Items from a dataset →
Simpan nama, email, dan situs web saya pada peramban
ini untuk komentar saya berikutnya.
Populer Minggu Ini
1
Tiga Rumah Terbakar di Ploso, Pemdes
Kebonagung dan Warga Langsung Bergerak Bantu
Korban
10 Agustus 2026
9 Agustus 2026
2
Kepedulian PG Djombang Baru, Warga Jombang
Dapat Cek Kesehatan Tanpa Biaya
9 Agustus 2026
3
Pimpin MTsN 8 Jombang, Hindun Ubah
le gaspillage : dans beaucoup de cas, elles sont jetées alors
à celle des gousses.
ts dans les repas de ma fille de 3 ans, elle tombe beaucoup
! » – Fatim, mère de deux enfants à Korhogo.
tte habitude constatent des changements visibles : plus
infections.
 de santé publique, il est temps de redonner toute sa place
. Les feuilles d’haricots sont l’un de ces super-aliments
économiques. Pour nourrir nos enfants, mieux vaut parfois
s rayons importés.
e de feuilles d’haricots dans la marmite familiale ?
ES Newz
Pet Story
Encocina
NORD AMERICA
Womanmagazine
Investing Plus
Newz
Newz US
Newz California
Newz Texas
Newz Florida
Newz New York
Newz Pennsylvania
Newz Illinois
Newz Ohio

---

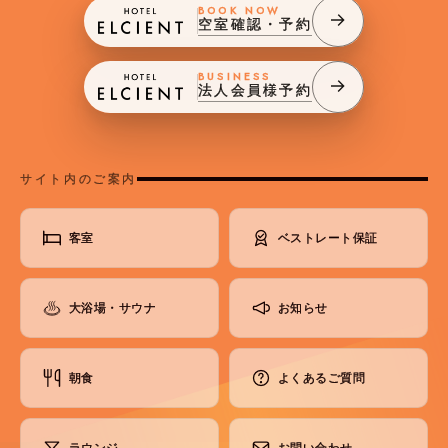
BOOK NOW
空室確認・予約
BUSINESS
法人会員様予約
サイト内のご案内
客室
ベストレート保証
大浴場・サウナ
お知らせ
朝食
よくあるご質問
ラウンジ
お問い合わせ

...

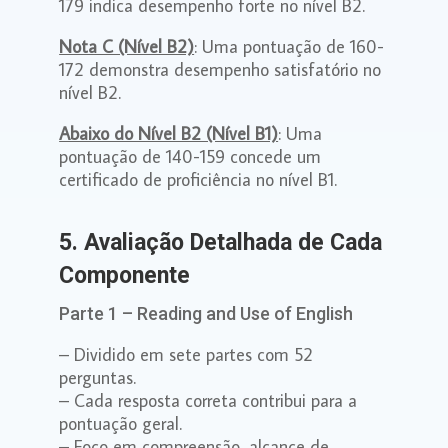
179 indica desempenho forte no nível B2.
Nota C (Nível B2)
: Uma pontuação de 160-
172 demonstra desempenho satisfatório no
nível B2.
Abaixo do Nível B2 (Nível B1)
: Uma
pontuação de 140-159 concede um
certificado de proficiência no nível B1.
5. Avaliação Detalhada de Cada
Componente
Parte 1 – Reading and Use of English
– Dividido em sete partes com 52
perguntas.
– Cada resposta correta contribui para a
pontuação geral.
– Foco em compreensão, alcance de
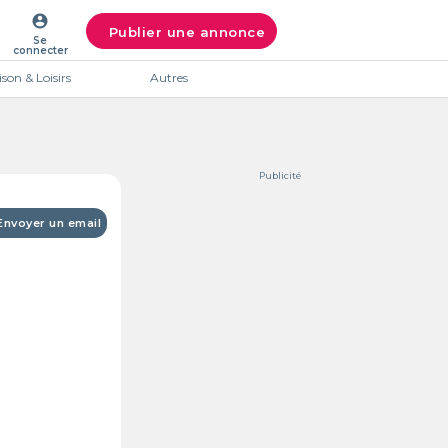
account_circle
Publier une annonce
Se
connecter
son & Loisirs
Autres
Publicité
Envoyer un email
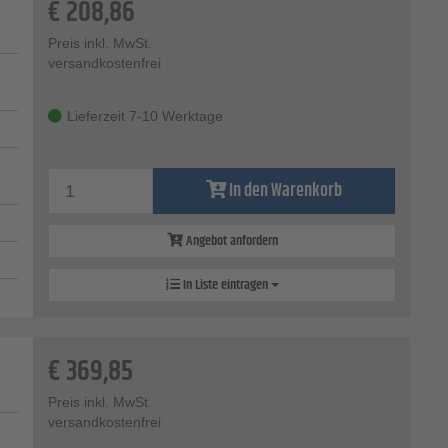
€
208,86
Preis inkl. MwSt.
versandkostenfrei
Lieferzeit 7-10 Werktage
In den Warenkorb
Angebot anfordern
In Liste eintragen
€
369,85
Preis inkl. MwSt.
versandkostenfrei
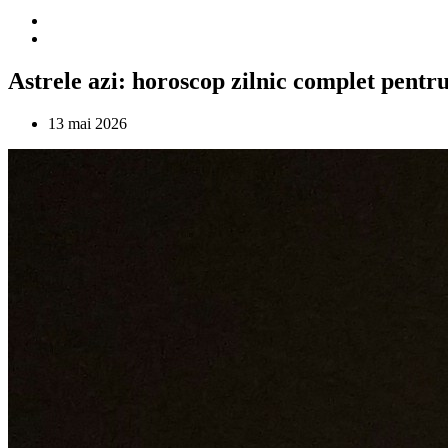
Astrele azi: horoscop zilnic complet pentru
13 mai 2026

What is required →
Retype only the lines above from the one with "compreensão, alcance de" through the one with "13 mai 2026", exactly and with both ends. Images stay out.

Problem solution →
– Foco em compreensão, alcance de
account_circle
Publier une annonce
Se
connecter
son & Loisirs
Autres
Publicité
Envoyer un email
€
208,86
Preis inkl. MwSt.
versandkostenfrei
Lieferzeit 7-10 Werktage
In den Warenkorb
Angebot anfordern
In Liste eintragen
€
369,85
Preis inkl. MwSt.
versandkostenfrei
Astrele azi: horoscop zilnic complet pentru
13 mai 2026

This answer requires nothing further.